Kinschal-Hyperschallraketen fliegen auf mehr als fünffacher Schallgeschwindigkeit und sind für westliche Patriot-Systeme nur unter günstigen Bedingungen abzuschießen. Nach ukrainischen Angaben wurden alle drei abgefangen. Die USA bestätigten diese Abfangrate nicht. Experten der britischen Royal United Services Institute zweifeln regelmäßig an ukrainischen Abschussmeldungen für Kinschal-Raketen.
Selenskyjs Forderung: mehr Patriot-Systeme
Nach dem Angriff bat Selenskyj die Partnerländer um zusätzliche Patriot-Flugabwehrsysteme. Die vorhandenen reichten für diese Angriffsdichte nicht aus. Die Ukraine hat derzeit nach westlichen Schätzungen sechs bis acht einsatzfähige Patriot-Batterien. Für einen Angriff mit mehr als 1.500 Drohnen reichen die Kapazitäten nicht aus. Deutschland verfügt über eigene Patriot-Einheiten und diskutiert seit Monaten, ob es weitere abgeben kann, ohne die eigene Landesverteidigung zu gefährden. Das Bundesverteidigungsministerium hat sich dazu bislang nicht öffentlich geäußert.
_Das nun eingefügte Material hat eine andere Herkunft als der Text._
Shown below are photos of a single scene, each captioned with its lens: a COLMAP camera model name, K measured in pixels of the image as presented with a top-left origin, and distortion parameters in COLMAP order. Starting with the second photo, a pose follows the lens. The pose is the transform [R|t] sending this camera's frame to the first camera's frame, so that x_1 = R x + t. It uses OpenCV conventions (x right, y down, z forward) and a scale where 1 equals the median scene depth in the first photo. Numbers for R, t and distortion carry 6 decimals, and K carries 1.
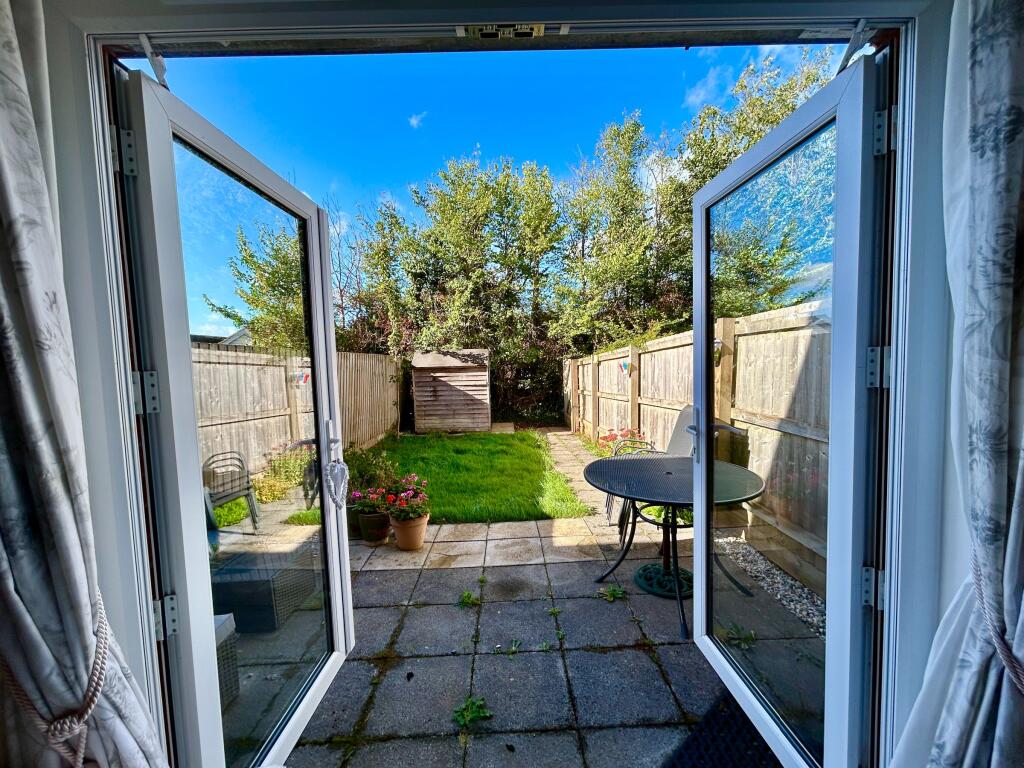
lens RADIAL K [[409.5, 0, 514.7], [0, 409.5, 385.2], [0, 0, 1]] dist [0.000226, -0.000153]
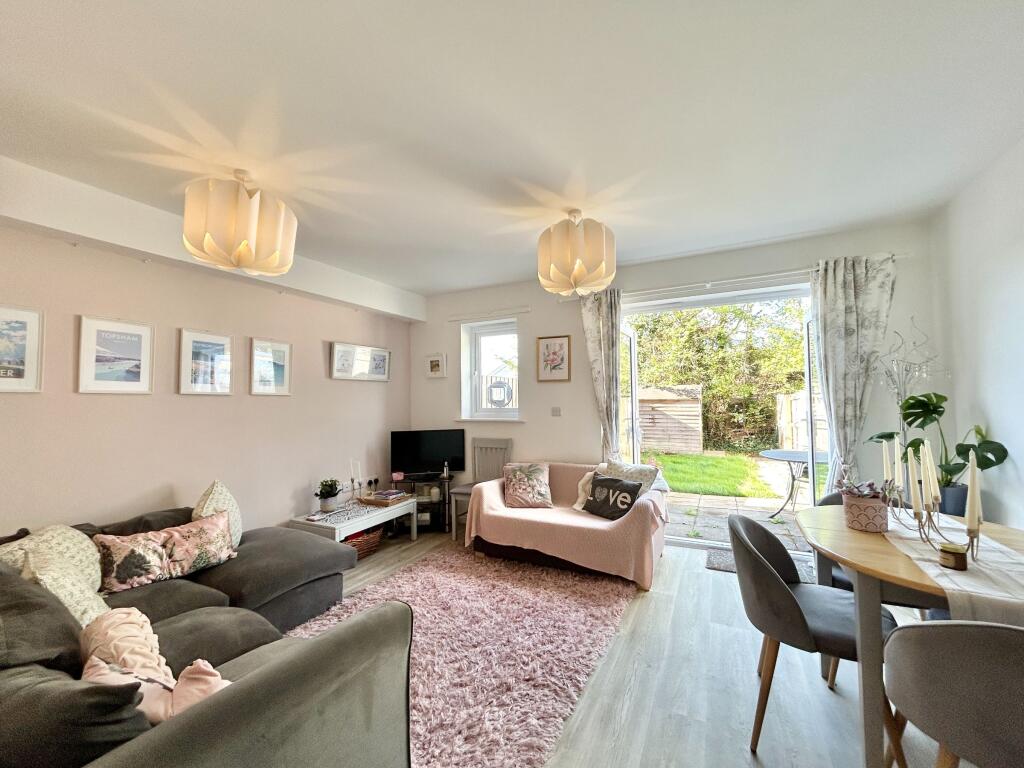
lens RADIAL K [[409.5, 0, 515.3], [0, 409.5, 385.9], [0, 0, 1]] dist [0.000226, -0.000153]
pose [[0.883215, 0.003562, -0.468955, 0.015767], [-0.043905, 0.996207, -0.075123, 0.025562], [0.466908, 0.086939, 0.880022, -0.278257]]
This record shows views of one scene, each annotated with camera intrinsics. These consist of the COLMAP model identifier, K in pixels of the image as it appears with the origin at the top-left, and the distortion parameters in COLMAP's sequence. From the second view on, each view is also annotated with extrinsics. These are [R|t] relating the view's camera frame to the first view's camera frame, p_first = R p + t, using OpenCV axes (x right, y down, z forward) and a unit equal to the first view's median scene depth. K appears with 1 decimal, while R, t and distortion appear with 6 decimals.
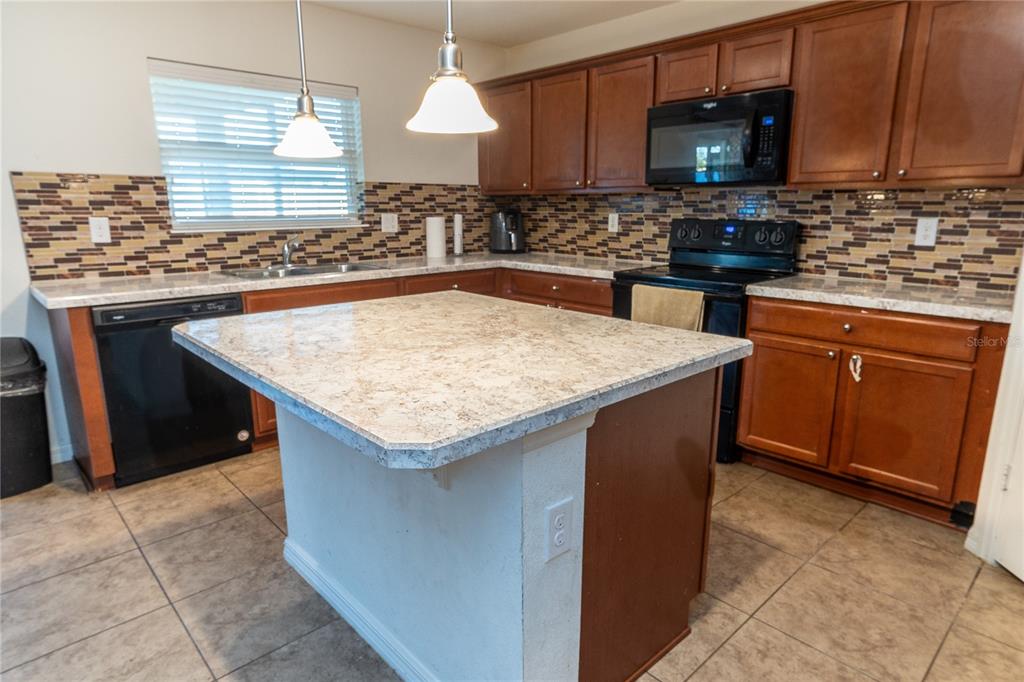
lens RADIAL K [[595.5, 0, 521.5], [0, 595.5, 341.0], [0, 0, 1]] dist [-0.018935, 0.019707]
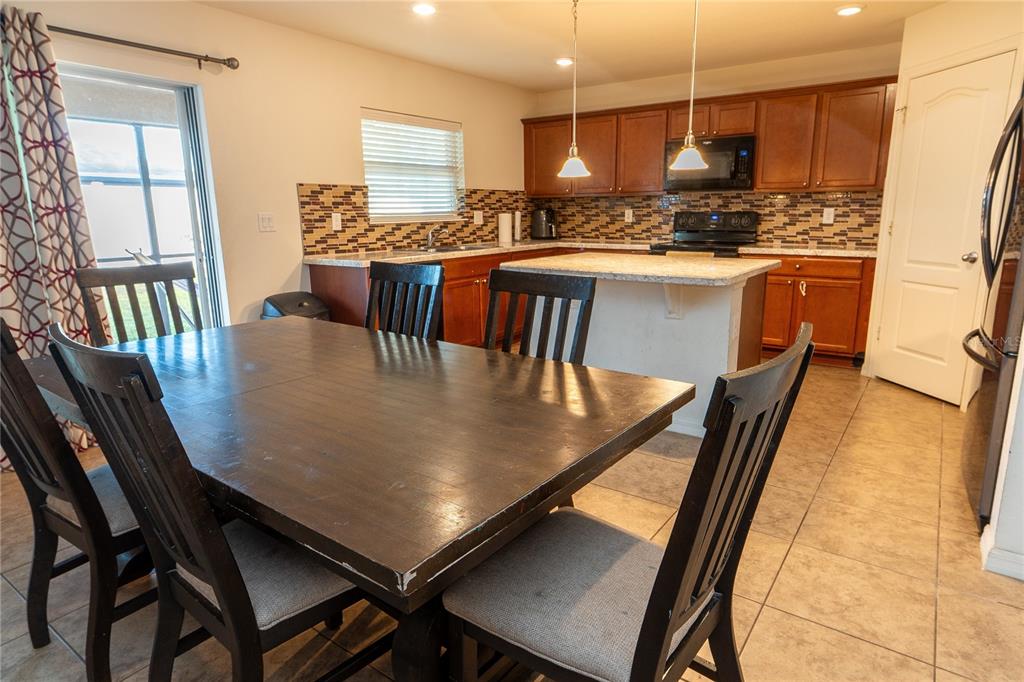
lens RADIAL K [[595.5, 0, 521.5], [0, 595.5, 341.0], [0, 0, 1]] dist [-0.018935, 0.019707]
pose [[0.981005, -0.051348, 0.187063, -0.516906], [0.052890, 0.998595, -0.003257, 0.133575], [-0.186633, 0.013089, 0.982343, -0.518855]]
Für die Ukraine ergibt sich ein grundlegendes Dilemma. Der Angriff belegt, dass Russland keinen echten Verhandlungsweg verfolgt. Gleichzeitig ist es für Kiews Regierung innenpolitisch schwierig, Gespräche über eine Waffenruhe zu führen, solange russische Angriffe in diesem Ausmaß andauern. Selenskyj hat öffentlich signalisiert, gesprächsbereit zu sein, sofern Russland die Ukraine als souveränen Staat anerkenne. Moskau hat das bislang abgelehnt. Das Muster der vergangenen Monate zeigt, dass Russland Waffenruhen als Pause zur militärischen Neuorganisation nutzt, nicht als Schritt zu einer politischen Lösung.
Aktualisierungen
Update 16. Mai, 15:02 Uhr: Einen Tag vor dem Massenangriff, am 12. Mai, testete Russland die Interkontinentalrakete RS-28 Sarmat. Putin bezeichnete sie als die „stärkste Rakete der Welt": Nach russischen Angaben kann sie bis zu 16 unabhängig steuerbare Nuklearsprengköpfe tragen und hat eine Reichweite von über 35.000 Kilometern. Das erste Sarmat-Regiment soll Ende 2026 in der Einheit Uschnur im Krasnojarsk-Gebiet in Dienst gestellt werden. Der Test unmittelbar vor dem Massenangriff folgt dem russischen Muster, nukleares Eskalationspotenzial zu demonstrieren und gleichzeitig konventionell zu eskalieren.